◆ **PROBLEM DESCRIPTION**: In the records, each line holding "thickness" must be reported.

────

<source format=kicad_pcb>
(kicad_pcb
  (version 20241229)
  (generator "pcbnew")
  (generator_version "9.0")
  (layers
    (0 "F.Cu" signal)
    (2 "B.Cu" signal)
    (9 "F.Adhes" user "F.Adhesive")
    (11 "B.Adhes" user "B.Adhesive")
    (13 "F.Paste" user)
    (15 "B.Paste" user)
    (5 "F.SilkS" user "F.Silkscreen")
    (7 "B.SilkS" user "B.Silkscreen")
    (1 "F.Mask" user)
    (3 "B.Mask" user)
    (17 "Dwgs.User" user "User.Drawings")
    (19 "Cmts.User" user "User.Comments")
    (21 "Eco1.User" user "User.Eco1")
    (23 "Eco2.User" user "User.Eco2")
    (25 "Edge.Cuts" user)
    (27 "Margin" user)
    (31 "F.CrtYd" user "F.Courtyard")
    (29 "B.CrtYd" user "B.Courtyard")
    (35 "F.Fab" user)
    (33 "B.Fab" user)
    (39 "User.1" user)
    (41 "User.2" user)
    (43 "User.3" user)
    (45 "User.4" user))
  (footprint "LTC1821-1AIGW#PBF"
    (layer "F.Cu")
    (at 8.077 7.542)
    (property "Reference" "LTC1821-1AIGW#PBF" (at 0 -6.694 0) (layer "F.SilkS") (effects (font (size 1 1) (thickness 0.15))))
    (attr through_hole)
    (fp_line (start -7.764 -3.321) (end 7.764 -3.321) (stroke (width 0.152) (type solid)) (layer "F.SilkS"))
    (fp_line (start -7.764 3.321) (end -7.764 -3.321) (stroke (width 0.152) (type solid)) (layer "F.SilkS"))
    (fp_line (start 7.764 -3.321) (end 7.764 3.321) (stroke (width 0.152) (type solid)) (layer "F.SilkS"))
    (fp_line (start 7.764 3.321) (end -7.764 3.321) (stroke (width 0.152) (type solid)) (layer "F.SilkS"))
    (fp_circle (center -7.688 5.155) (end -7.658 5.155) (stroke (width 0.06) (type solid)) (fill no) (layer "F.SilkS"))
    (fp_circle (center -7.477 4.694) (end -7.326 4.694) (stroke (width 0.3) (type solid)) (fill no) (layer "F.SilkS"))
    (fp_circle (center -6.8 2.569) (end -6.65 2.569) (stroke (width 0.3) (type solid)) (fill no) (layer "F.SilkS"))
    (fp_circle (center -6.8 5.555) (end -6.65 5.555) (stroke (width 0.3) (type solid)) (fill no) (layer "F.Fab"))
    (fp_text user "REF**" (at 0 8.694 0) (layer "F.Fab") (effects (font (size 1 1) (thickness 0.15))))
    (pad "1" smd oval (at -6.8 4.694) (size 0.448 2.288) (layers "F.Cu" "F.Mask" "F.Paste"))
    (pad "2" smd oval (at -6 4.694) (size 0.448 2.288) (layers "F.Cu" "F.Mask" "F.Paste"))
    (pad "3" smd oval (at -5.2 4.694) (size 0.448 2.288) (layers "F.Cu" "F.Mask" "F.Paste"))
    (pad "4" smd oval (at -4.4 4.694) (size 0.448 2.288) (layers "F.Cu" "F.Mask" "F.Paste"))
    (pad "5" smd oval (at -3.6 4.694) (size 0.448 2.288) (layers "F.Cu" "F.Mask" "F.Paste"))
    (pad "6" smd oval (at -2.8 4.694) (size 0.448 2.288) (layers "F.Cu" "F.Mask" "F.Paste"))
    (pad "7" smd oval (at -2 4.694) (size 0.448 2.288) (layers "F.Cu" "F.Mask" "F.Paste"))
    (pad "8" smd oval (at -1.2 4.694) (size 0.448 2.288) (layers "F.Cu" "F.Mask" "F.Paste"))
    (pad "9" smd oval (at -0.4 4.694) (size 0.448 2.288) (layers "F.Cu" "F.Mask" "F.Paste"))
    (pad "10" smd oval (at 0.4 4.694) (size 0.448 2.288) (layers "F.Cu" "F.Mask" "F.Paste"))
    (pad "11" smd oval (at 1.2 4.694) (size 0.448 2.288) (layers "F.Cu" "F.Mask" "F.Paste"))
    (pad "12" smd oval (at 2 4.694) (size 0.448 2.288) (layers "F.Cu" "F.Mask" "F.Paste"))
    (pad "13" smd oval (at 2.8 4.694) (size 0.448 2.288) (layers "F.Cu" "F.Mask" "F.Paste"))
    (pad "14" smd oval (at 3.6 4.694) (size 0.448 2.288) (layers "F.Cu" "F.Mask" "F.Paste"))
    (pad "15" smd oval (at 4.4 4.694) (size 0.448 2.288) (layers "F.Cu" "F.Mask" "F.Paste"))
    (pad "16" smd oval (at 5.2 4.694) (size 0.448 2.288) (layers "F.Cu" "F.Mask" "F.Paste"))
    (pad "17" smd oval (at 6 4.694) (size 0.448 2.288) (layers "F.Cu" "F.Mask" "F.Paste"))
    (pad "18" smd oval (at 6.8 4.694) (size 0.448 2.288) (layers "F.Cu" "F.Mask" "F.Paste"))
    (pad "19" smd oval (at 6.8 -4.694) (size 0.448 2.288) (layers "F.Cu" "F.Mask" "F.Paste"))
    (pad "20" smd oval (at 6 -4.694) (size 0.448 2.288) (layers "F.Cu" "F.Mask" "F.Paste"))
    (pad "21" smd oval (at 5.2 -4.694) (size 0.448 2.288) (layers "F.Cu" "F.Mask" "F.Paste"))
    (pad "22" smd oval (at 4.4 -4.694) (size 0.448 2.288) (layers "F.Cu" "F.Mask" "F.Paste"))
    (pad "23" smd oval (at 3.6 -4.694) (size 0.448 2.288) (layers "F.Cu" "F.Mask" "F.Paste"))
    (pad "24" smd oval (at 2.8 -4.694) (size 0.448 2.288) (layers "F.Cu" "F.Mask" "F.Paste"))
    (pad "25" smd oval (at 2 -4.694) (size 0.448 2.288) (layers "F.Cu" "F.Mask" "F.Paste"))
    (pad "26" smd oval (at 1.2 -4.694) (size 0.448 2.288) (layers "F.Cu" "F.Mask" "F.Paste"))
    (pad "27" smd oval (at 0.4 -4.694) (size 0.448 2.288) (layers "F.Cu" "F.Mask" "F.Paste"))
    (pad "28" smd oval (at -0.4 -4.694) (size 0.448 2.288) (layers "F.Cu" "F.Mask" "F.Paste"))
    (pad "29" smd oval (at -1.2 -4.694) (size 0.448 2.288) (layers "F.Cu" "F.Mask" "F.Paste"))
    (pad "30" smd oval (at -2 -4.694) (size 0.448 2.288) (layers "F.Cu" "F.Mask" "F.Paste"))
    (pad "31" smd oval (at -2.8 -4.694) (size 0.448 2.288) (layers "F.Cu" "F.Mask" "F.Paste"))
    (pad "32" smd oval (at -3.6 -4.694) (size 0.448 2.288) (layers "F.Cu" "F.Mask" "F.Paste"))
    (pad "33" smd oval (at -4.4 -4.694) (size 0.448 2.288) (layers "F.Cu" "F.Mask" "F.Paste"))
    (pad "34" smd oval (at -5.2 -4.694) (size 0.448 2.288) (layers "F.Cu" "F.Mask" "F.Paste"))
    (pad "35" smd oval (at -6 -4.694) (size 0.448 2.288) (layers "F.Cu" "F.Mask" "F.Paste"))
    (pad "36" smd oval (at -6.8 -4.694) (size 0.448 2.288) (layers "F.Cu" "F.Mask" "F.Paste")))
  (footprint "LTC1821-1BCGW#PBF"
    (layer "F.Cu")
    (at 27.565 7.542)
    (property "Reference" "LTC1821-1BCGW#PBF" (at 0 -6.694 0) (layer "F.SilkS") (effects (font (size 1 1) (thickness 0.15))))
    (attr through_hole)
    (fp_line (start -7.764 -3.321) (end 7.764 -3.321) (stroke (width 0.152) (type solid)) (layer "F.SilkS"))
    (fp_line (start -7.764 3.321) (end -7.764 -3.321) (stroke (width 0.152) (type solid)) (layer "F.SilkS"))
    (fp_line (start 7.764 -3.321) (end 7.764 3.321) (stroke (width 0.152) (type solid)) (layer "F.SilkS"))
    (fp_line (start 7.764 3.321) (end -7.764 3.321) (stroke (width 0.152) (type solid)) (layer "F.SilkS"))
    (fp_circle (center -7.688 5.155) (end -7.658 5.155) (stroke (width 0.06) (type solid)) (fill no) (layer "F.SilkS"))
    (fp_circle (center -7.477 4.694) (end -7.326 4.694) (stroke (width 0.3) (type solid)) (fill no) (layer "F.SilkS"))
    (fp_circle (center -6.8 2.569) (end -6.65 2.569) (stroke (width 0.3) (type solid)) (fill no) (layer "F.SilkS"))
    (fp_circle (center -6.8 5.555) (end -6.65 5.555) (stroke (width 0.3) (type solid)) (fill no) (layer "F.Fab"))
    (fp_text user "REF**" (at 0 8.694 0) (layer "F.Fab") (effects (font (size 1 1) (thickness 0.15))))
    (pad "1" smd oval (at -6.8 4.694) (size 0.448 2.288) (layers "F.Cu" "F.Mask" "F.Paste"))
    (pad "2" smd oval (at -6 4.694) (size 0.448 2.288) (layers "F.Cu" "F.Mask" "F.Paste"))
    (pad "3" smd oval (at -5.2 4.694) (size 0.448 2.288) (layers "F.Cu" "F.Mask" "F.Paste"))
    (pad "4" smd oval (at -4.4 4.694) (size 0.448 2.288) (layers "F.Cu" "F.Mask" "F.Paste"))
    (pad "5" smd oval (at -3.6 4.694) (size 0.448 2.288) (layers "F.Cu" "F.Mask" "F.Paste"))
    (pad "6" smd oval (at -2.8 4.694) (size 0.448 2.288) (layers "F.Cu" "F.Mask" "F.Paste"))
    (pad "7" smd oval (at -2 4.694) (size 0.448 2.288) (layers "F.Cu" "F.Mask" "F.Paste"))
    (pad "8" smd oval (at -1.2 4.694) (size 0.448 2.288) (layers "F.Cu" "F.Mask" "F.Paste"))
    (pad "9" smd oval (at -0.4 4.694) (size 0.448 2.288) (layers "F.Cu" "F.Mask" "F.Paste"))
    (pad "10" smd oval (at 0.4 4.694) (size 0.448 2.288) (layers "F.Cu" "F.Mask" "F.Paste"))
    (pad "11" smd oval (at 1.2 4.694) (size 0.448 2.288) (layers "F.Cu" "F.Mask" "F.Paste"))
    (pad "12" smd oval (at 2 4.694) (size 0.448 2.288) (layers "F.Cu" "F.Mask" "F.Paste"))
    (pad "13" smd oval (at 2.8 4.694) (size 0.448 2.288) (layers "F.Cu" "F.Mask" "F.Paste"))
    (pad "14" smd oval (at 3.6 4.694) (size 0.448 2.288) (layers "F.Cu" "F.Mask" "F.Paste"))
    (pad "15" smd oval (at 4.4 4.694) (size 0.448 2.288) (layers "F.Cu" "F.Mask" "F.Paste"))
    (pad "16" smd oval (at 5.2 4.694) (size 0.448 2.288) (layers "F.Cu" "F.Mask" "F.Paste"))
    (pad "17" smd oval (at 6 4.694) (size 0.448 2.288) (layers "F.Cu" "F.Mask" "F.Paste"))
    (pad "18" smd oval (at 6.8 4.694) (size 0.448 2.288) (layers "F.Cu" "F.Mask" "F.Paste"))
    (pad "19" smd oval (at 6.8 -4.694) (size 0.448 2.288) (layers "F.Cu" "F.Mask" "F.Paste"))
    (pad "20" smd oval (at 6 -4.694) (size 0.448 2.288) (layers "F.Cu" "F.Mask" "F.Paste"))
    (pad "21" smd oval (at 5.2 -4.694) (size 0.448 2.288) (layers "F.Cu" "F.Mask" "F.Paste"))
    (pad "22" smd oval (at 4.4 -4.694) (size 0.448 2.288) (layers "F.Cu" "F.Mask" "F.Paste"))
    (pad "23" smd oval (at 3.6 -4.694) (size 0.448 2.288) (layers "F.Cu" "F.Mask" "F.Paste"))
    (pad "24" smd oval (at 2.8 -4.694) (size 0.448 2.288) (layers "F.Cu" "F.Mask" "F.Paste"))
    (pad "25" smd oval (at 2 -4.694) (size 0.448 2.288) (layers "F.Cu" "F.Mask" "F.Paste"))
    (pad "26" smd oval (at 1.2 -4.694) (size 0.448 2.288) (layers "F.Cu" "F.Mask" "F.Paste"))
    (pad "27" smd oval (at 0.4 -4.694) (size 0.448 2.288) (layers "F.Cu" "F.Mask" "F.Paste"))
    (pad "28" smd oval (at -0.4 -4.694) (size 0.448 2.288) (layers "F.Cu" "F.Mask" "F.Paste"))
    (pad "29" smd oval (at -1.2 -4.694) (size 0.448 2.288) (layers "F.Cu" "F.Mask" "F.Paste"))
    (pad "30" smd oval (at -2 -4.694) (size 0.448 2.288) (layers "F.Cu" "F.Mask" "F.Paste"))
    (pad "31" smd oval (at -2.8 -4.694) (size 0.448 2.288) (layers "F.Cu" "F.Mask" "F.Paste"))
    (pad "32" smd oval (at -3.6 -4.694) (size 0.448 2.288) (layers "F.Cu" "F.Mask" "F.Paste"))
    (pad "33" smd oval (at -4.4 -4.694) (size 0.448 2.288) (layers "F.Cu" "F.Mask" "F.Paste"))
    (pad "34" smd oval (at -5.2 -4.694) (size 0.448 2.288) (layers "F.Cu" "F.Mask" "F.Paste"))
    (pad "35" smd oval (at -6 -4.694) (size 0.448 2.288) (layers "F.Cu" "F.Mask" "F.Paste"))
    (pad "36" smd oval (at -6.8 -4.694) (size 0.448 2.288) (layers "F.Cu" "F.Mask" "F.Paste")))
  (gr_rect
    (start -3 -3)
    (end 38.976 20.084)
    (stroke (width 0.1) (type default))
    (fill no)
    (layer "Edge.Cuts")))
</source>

────

◆ **SOLUTION FOR THIS PROBLEM**:
    (property "Reference" "LTC1821-1AIGW#PBF" (at 0 -6.694 0) (layer "F.SilkS") (effects (font (size 1 1) (thickness 0.15))))
    (fp_text user "REF**" (at 0 8.694 0) (layer "F.Fab") (effects (font (size 1 1) (thickness 0.15))))
    (property "Reference" "LTC1821-1BCGW#PBF" (at 0 -6.694 0) (layer "F.SilkS") (effects (font (size 1 1) (thickness 0.15))))
    (fp_text user "REF**" (at 0 8.694 0) (layer "F.Fab") (effects (font (size 1 1) (thickness 0.15))))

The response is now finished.